The government will face more defiance from the House of Lords as the Teaching and Higher Education Bill returns to the Upper House after completing its passage through the Commons this week.
Commons amendments to the bill, which started in the Lords, must be approved when the bill returns to the Upper House between June 15 and June 30. The Lords may reject them or send new amendments back to the Commons. Starting in the Lords means the bill does not fall under the Parliament Act, which limits the Lords' delaying powers. With a busy legislative programme, the government wants to avoid delays.
Lords education front-benchers are now preoccupied by the committee stage of the Schools Bill, which will be completed on Tuesday. But there are indications from the opposition that the Lords' sparingly used right to challenge the government more than once on legislation could be invoked. The likeliest target is the Scottish anomaly, under which students from England, Wales and Northern Ireland will have to pay tuition fees for all four years of a Scottish degree while Scots and other European Union students will pay for just three years. Less likely, but still possible, is an attempt to restore maintenance grants for students from low-income families.
Baroness Blatch, Conservative education spokeswoman, said: "Most Commons amendments are accepted fairly readily by the Lords. But both of these come into the category of issues likely to be taken extremely seriously by the House." Of the Scottish anomaly, she said, "It is unfair, ill-judged and quite possibly not legal."
It is also a cross-party issue. The opposition majority when the Lords voted by 134 to 89 to eliminate the anomaly during the Bill's committee stage included crossbench, Liberal Democrat and some Labour peers. Phil Willis, Liberal Democrat spokesman on further and higher education, said, "We hope to see the Lords reinstate their amendment to treat all students equally, and send the bill back to the Commons."

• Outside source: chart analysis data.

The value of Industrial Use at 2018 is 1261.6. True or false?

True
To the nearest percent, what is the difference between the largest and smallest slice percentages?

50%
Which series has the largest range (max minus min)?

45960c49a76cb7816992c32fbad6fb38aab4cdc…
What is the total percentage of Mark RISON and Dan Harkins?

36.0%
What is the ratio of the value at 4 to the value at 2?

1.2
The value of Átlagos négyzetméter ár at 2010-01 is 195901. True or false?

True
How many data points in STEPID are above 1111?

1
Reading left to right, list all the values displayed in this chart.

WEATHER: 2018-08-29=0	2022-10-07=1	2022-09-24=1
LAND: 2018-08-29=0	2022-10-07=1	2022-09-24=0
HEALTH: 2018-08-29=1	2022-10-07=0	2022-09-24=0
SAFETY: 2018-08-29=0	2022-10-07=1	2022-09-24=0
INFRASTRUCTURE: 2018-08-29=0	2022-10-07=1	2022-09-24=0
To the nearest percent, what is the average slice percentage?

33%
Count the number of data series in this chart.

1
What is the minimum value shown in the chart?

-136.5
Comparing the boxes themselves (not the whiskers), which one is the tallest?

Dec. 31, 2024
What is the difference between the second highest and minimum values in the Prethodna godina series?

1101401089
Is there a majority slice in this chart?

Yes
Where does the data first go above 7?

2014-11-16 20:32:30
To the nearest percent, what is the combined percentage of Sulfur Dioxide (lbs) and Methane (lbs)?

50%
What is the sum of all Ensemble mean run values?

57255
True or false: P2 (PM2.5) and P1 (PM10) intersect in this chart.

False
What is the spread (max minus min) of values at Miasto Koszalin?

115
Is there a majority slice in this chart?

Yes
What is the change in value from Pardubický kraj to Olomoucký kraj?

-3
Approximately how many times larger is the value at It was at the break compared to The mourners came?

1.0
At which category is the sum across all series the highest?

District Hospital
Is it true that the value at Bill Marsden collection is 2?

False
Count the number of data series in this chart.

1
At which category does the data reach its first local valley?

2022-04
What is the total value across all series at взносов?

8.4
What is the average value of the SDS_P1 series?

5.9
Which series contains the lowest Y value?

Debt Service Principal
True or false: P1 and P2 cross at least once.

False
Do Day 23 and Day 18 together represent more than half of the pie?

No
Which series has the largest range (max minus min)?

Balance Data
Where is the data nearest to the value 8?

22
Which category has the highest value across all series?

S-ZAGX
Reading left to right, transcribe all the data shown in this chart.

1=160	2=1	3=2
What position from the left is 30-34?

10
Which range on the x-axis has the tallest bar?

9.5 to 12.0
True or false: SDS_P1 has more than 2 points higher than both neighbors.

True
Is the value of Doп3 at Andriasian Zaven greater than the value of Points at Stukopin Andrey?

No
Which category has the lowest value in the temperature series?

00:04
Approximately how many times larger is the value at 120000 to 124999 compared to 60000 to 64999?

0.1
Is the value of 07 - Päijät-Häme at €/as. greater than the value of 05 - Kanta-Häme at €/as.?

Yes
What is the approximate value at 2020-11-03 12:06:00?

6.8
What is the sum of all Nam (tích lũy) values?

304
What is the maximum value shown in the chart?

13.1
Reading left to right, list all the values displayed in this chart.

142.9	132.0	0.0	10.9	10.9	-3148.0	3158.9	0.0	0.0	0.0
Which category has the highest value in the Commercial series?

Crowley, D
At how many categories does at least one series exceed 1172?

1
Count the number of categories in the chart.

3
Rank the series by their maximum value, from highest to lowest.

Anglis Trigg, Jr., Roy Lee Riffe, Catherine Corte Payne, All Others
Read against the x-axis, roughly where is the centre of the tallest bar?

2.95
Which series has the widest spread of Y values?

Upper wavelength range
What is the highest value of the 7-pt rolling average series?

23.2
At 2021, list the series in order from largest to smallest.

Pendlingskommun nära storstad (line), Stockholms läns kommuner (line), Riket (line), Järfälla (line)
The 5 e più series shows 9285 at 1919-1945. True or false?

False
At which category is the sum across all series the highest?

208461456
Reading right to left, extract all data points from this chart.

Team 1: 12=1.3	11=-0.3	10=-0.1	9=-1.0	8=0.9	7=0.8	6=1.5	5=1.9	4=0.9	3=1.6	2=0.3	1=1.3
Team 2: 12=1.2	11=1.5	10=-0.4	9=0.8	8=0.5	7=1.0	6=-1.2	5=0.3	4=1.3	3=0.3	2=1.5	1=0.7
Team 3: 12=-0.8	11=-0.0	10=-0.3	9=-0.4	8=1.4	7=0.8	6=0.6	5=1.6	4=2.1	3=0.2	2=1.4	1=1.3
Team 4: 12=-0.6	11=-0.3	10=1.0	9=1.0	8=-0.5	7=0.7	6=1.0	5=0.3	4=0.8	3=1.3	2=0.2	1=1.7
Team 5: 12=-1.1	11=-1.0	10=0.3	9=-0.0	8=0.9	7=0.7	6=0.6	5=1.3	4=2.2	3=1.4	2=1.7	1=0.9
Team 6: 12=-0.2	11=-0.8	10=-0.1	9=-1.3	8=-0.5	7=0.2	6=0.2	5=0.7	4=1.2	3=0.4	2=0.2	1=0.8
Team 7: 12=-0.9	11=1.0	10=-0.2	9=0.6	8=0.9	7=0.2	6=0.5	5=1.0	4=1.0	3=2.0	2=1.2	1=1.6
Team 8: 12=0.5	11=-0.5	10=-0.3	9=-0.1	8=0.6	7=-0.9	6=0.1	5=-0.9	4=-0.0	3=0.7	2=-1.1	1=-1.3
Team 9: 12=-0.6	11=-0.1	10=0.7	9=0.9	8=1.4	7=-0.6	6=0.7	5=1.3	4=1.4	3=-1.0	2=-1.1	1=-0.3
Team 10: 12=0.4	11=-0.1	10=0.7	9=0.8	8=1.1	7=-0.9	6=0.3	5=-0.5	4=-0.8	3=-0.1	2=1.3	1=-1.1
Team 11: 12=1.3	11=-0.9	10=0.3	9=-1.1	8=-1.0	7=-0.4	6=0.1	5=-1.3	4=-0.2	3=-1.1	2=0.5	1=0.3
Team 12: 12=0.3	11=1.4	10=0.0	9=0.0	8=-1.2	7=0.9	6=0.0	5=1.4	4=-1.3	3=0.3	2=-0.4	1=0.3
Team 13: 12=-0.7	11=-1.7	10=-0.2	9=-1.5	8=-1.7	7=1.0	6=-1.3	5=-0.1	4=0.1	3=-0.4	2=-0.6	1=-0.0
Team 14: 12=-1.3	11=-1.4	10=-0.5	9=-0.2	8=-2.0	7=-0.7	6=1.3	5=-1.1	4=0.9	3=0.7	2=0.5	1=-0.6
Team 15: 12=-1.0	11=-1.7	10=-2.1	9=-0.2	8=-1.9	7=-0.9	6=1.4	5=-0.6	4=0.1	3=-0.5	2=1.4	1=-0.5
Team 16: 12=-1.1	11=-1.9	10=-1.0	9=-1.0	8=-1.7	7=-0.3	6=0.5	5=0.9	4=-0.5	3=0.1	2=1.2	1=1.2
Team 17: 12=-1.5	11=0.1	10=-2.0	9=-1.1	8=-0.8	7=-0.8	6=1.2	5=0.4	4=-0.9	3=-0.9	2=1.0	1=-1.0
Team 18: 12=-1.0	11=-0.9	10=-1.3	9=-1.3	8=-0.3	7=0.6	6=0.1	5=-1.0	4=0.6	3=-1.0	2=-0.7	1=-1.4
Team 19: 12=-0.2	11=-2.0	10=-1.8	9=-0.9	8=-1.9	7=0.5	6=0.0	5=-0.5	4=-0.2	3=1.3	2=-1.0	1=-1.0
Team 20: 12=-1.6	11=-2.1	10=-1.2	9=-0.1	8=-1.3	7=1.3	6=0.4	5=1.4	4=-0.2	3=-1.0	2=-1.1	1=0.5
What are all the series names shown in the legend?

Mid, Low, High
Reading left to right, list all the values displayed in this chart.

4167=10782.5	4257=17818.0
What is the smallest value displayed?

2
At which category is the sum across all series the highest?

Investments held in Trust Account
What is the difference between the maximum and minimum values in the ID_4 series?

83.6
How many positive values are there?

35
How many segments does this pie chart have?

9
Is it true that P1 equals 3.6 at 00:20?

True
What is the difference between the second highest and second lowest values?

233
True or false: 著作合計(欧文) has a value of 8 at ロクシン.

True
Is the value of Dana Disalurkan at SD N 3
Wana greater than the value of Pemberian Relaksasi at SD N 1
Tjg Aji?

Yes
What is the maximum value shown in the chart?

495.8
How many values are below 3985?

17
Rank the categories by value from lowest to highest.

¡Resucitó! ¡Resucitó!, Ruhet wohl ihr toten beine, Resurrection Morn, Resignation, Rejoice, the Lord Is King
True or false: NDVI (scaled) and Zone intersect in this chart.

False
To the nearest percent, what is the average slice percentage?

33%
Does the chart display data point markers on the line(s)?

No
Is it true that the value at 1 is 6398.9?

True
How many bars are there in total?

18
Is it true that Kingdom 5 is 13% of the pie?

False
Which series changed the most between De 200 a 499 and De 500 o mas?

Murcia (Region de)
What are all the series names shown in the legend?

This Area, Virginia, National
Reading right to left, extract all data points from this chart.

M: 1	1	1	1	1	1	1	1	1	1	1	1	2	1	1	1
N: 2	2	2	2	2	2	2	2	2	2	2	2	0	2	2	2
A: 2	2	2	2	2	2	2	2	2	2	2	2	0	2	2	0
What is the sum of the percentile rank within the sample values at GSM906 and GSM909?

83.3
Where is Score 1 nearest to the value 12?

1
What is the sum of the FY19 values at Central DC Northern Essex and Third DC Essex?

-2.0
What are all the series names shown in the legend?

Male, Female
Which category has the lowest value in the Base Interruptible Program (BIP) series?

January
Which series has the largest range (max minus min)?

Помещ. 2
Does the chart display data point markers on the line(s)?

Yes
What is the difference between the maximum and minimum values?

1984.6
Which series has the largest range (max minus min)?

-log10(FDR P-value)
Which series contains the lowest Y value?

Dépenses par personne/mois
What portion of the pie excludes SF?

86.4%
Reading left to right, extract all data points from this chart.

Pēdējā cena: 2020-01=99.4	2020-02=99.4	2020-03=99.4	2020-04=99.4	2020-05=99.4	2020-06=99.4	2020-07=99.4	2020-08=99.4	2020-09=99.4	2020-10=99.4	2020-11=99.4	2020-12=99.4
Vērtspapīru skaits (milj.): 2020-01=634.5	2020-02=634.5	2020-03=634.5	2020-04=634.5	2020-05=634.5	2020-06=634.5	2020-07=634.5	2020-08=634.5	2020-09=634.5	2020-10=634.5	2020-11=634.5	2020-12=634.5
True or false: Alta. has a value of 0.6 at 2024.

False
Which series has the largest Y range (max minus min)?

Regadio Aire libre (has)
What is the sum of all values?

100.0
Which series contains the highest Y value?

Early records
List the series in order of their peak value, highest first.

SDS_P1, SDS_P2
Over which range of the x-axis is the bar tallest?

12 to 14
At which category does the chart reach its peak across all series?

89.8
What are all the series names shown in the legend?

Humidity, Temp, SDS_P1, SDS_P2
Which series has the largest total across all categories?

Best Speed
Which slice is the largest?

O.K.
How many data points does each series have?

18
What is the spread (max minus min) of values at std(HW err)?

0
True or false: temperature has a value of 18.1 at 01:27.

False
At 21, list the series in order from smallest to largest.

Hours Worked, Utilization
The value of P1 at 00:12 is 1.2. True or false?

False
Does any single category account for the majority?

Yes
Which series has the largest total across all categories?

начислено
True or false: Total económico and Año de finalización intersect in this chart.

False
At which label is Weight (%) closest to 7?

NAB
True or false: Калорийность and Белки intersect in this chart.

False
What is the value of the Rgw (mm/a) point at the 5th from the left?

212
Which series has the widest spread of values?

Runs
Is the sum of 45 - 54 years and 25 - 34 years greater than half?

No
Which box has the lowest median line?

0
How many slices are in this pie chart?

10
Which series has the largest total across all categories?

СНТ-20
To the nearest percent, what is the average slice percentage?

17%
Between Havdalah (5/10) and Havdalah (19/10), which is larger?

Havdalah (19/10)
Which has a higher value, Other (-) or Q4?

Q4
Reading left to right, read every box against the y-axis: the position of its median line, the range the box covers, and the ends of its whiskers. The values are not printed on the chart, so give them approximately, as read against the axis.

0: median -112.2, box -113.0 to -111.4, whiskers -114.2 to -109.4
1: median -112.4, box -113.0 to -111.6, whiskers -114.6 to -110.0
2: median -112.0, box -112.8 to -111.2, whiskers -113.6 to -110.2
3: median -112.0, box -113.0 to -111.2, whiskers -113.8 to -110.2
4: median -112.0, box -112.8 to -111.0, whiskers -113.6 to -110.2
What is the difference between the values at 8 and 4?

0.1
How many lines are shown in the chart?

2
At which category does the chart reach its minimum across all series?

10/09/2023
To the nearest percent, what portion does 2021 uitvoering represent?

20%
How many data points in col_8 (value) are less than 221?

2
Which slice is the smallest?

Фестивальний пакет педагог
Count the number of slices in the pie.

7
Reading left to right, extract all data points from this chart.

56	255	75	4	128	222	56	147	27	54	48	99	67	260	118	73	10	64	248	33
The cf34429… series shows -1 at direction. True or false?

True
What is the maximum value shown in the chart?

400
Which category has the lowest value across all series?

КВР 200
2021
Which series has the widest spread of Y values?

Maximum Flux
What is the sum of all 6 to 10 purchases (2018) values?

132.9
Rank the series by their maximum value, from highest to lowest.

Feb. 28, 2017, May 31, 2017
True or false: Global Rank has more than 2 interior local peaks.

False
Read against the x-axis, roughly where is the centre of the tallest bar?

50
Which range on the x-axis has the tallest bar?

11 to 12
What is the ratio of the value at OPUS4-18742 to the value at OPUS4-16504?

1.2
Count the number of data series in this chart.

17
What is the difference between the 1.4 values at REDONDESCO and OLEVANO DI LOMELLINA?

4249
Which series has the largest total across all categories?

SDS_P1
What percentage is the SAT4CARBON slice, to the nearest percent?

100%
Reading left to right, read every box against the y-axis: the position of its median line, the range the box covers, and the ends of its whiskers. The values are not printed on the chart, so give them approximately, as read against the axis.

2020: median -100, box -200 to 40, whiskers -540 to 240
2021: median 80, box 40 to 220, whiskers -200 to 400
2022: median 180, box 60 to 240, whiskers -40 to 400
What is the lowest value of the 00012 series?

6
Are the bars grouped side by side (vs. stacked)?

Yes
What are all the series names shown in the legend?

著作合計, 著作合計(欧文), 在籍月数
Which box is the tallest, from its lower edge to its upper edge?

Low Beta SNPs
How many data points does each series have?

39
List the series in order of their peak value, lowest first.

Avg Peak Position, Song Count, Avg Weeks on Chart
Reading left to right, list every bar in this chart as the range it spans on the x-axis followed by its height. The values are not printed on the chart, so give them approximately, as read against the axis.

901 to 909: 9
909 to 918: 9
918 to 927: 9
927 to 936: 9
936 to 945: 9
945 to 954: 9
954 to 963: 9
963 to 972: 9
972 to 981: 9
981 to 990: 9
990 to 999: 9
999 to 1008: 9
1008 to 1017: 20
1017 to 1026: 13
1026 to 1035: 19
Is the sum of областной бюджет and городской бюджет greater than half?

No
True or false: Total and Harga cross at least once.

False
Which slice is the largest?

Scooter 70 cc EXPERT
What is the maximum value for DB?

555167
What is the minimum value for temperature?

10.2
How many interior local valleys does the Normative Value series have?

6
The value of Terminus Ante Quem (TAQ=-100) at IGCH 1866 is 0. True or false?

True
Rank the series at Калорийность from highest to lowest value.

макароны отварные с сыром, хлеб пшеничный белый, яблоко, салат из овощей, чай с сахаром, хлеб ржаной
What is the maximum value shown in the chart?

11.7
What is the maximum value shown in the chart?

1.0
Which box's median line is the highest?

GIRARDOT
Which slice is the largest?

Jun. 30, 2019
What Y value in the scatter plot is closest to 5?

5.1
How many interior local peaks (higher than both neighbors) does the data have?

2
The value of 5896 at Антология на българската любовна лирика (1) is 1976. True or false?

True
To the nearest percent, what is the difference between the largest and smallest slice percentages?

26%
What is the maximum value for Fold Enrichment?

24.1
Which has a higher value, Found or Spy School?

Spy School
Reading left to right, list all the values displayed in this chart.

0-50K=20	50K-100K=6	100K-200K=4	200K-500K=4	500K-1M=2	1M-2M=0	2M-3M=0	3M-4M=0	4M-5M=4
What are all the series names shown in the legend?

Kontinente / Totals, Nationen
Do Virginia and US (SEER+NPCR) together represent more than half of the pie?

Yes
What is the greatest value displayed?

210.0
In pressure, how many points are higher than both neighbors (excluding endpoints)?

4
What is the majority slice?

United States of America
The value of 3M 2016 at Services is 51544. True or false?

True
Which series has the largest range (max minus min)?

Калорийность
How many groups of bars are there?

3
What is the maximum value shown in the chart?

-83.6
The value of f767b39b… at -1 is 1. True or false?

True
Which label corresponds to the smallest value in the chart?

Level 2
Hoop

Opposition in the Lords to ending grants was almost entirely Conservative. But Baroness Blatch said this week's Commons rebellion - when 33 Labour members voted with Conservatives and Scottish and Welsh Nationalists against the government - made another challenge likelier. "There is little doubt who won the debate in the Commons. The package remains unacceptable because it places a disproportionate burden on students from low-income families."
Baroness Perry, who spoke in favour of the original Lords amendment to restore grants, said she would support the Conservative front bench if it pressed the issue again, but is concerned about the further uncertainty this might impose on next year's students.